Catching rainwater is a great way to cut your annual water costs, reduce your dependence on the city water supply, and minimize you impact on the earth. There are many approaches to catching and utilizing rainwater, all of which are easy to implement.
1) Roof Water Catchment-
You can catch rainwater from the gutter of your roof. By redirecting the flow of water into large rain barrels, you can store mass quantities of water for future use. A sloped roof is essential to rainwater catchment, as opposed to flat roofs where the water will just pool up. A roof water catchment system is very easy to design. Though it is a bit of an initial investment, it will save you a lot of money in the future due to decreased water bills. To set up the system, you will need a large rain barrel and a downspout diverter. The downspout diverter can be attached to your existing gutter system. It will redirect the flow of water from the sewer system into the rain barrels. The water in the rain barrels can then be used to irrigate your garden all summer long.
2) Berms and Swales-
A berm is a raised bed of packed soil and a swale is a shallow depression in the earth. When the two are used simultaneously, they can work to slow the flow of water that hits the ground and capture it in the soil. This method is specifically used to help increase moisture retention in landscapes and gardens, rather than to trap water for other uses. The berms will slow the water down, creating less runoff and allowing more of the water to be utilized by plants. Meanwhile, the swale will provide an area to trap excess water, allowing more to be absorbed into the soil. The berm and swale method is designed in contour with the earth, to maximize the water absorption and retention of your landscape.
3) Ponds and Reservoirs-
Rainwater can be captured and stored through the use of ponds and reservoirs.

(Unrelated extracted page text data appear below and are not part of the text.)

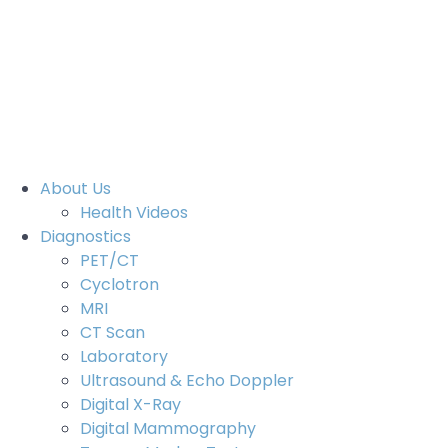
Aegle Cancer Hospital 2021
- All rights reserved.
Legal Notice
Privacy Notice(Patients)
Privacy Notice(Visitors)
Digital Partner -
Brandline Media
About Us
Health Videos
Diagnostics
PET/CT
Cyclotron
MRI
CT Scan
Laboratory
Ultrasound & Echo Doppler
Digital X-Ray
Digital Mammography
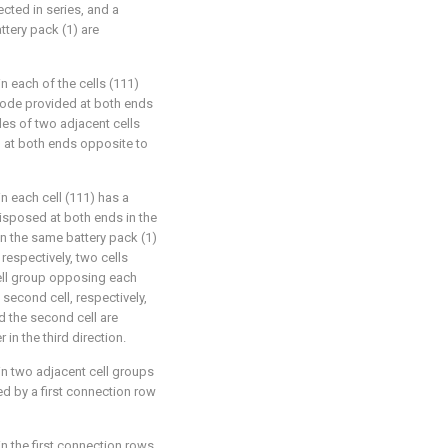
ected in series, and a
attery pack (1) are
n each of the cells (111)
trode provided at both ends
odes of two adjacent cells
d at both ends opposite to
n each cell (111) has a
disposed at both ends in the
 in the same battery pack (1)
 respectively, two cells
cell group opposing each
 a second cell, respectively,
nd the second cell are
in the third direction.
in two adjacent cell groups
ed by a first connection row
in the first connection rows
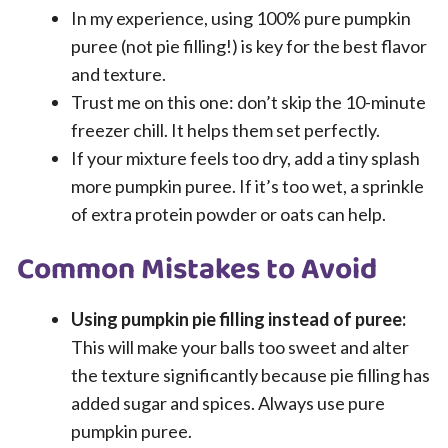
In my experience, using 100% pure pumpkin
puree (not pie filling!) is key for the best flavor
and texture.
Trust me on this one: don’t skip the 10-minute
freezer chill. It helps them set perfectly.
If your mixture feels too dry, add a tiny splash
more pumpkin puree. If it’s too wet, a sprinkle
of extra protein powder or oats can help.
Common Mistakes to Avoid
Using pumpkin pie filling instead of puree:
This will make your balls too sweet and alter
the texture significantly because pie filling has
added sugar and spices. Always use pure
pumpkin puree.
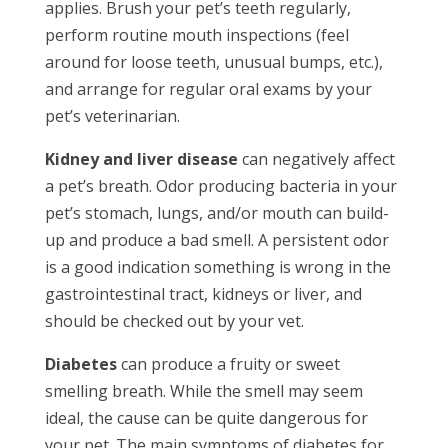
applies. Brush your pet’s teeth regularly,
perform routine mouth inspections (feel
around for loose teeth, unusual bumps, etc.),
and arrange for regular oral exams by your
pet’s veterinarian.
Kidney and liver disease
can negatively affect
a pet’s breath. Odor producing bacteria in your
pet’s stomach, lungs, and/or mouth can build-
up and produce a bad smell. A persistent odor
is a good indication something is wrong in the
gastrointestinal tract, kidneys or liver, and
should be checked out by your vet.
Diabetes
can produce a fruity or sweet
smelling breath. While the smell may seem
ideal, the cause can be quite dangerous for
your pet. The main symptoms of diabetes for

Ponds provide a beautiful centerpiece to every landscape. They can greatly increase the biodiversity of the area, by creating a habitat for water dwelling insects, plants, and animals. A pond will enable you to create a riparian zone within any climate, thus providing you the ability to grow moisture-loving plants in areas where that may otherwise be difficult. With even a small pond, you can begin to capture thousands of gallons of water a year. Run a hose from the rain barrel beneath your gutter into the pond. Then every time it rains, the pond will fill up. Be sure to shut off the hose once the pond is full, so that it doesn’t overflow. Another option is to build a small river connecting to the pond and headed downslope toward your garden. This way, should the pond ever overflow, the excess water will be redirected to supply added irrigation to the crops. It is very important to seal your ponds using plastic liners or bentonite clay. Otherwise the water will drain out rapidly and go to waste.